- Supreme Court of Canada

Hearing: October 7, 2015 Judgment: July 8, 2016
- Full case name: Her Majesty The Queen v Kenneth Gavin Williamson
- Citations: 2016 SCC 28
- Docket No.: 36112
- Ruling: Appeal dismissed

Court membership
- Chief Justice: Beverley McLachlin Puisne Justices: Rosalie Abella, Thomas Cromwell, Michael Moldaver, Andromache Karakatsanis, Richard Wagner, Clément Gascon, Suzanne Côté, Russell Brown

Reasons given

= R v Williamson =

R v Williamson is a leading Supreme Court of Canada case in which the Court ruled that Section 3 the Charter of Rights and Freedoms prohibited undue delays in criminal proceedings. The right to be tried within reasonable time was, in Williamson's case, delayed nearly three years between the laying of charges and the end of trial. The justices weighed whether the accused’s right to be tried within reasonable time under s. 11(b) of Canadian Charter of Rights and Freedoms was infringed, and found a new framework for determining s. 11(b) infringement.

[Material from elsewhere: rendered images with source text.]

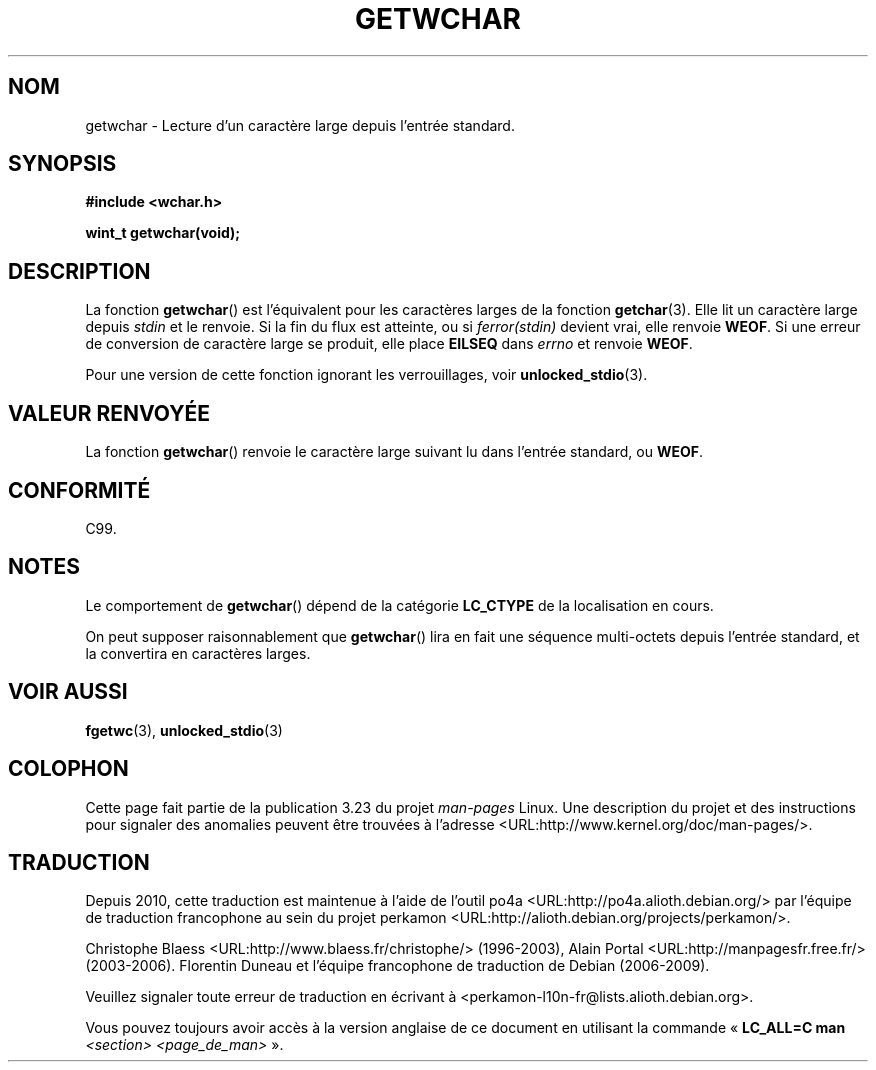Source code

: .\" Copyright (c) Bruno Haible <haible@clisp.cons.org>
.\"
.\" This is free documentation; you can redistribute it and/or
.\" modify it under the terms of the GNU General Public License as
.\" published by the Free Software Foundation; either version 2 of
.\" the License, or (at your option) any later version.
.\"
.\" References consulted:
.\"   GNU glibc-2 source code and manual
.\"   Dinkumware C library reference http://www.dinkumware.com/
.\"   OpenGroup's Single Unix specification
.\"      http://www.UNIX-systems.org/online.html
.\"   ISO/IEC 9899:1999
.\"
.\"*******************************************************************
.\"
.\" This file was generated with po4a. Translate the source file.
.\"
.\"*******************************************************************
.TH GETWCHAR 3 "25 juillet 1999" GNU "Manuel du programmeur Linux"
.SH NOM
getwchar \- Lecture d'un caractère large depuis l'entrée standard.
.SH SYNOPSIS
.nf
\fB#include <wchar.h>\fP
.sp
\fBwint_t getwchar(void);\fP
.fi
.SH DESCRIPTION
La fonction \fBgetwchar\fP() est l'équivalent pour les caractères larges de la
fonction \fBgetchar\fP(3). Elle lit un caractère large depuis \fIstdin\fP et le
renvoie. Si la fin du flux est atteinte, ou si \fIferror(stdin)\fP devient
vrai, elle renvoie \fBWEOF\fP. Si une erreur de conversion de caractère large
se produit, elle place \fBEILSEQ\fP dans \fIerrno\fP et renvoie \fBWEOF\fP.
.PP
Pour une version de cette fonction ignorant les verrouillages, voir
\fBunlocked_stdio\fP(3).
.SH "VALEUR RENVOYÉE"
La fonction \fBgetwchar\fP() renvoie le caractère large suivant lu dans
l'entrée standard, ou \fBWEOF\fP.
.SH CONFORMITÉ
C99.
.SH NOTES
Le comportement de \fBgetwchar\fP() dépend de la catégorie \fBLC_CTYPE\fP de la
localisation en cours.
.PP
On peut supposer raisonnablement que \fBgetwchar\fP() lira en fait une séquence
multi\-octets depuis l'entrée standard, et la convertira en caractères
larges.
.SH "VOIR AUSSI"
\fBfgetwc\fP(3), \fBunlocked_stdio\fP(3)
.SH COLOPHON
Cette page fait partie de la publication 3.23 du projet \fIman\-pages\fP
Linux. Une description du projet et des instructions pour signaler des
anomalies peuvent être trouvées à l'adresse
<URL:http://www.kernel.org/doc/man\-pages/>.
.SH TRADUCTION
Depuis 2010, cette traduction est maintenue à l'aide de l'outil
po4a <URL:http://po4a.alioth.debian.org/> par l'équipe de
traduction francophone au sein du projet perkamon
<URL:http://alioth.debian.org/projects/perkamon/>.
.PP
Christophe Blaess <URL:http://www.blaess.fr/christophe/> (1996-2003),
Alain Portal <URL:http://manpagesfr.free.fr/> (2003-2006).
Florentin Duneau et l'équipe francophone de traduction de Debian\ (2006-2009).
.PP
Veuillez signaler toute erreur de traduction en écrivant à
<perkamon\-l10n\-fr@lists.alioth.debian.org>.
.PP
Vous pouvez toujours avoir accès à la version anglaise de ce document en
utilisant la commande
«\ \fBLC_ALL=C\ man\fR \fI<section>\fR\ \fI<page_de_man>\fR\ ».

The Court used the ratio decidendi of R v Jordan (2016).

==Background==
The case involved the sexual abuse of a minor (Ruttan) at the hands of a Queen's University student (Williamson) who was given authority over him by the judiciary in Kingston.

In the summer of 2017, Ruttan obtained permission from the Court for The Globe and Mail to disclose his name.